Infrastructure is built in Ethiopia when foreign donors discover plans already made by Ethiopians dating back years or just as often as far back as the 1950s. They decide to build a road here on the map or an electric line over there. The money comes from ferenjis, they make the decisions and get things done and keep them running.

The Ethiopian government despite the presence of many talented and honest individuals is so manifestly built in the corrupt image of its rulers that it becomes a sponge for graft.

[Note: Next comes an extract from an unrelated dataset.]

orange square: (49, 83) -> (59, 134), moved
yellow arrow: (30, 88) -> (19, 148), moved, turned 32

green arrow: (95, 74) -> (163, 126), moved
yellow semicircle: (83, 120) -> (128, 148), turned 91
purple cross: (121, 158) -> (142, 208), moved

Government / party corporations / monopolies or crony businesses get every contract, siphon off as much as possible - then ask for more and then maybe - just maybe, something will get built.

Given the nature of the foreign aid game, responsibility for any halfway good result becomes headlines and of course has to be shared with the government that is actually busy keeping its people poor. You see for dictators like Ethiopia's, there is profit in the poverty of millions and security in the chaos of purposeful policy.

Shooting and killing your way to the top of a nation and being begged to treat your own people decently means "never having to say you are sorry" when you can bring it all tumbling down and folks believe you are ruthless enough to do it.

So ... the whole Starbucks - Ethiopia affair boils down to a corporate shakedown of Meles Inc. against an honest corporate citizen. Does anyone out there really believe that a single Ethiopian peasant would have seen a cent of money from coffee any more than they see any results from billions in foreign aid?

Starbucks had offices of its own government to turn to for justice against the bloody politburo / corporate board ruling Ethiopia - and all that was at stake was money. Ethiopians have nowhere to turn because it is their own government that is their problem - and their lives are at stake.

What the regime tried to do to Starbucks is a very mild form of what the regime does to Ethiopians everyday - pursuit like prey, shakedowns, predation and scavenging. The only difference is that Meles can't have anybody at Starbucks arrested, tortured or shot.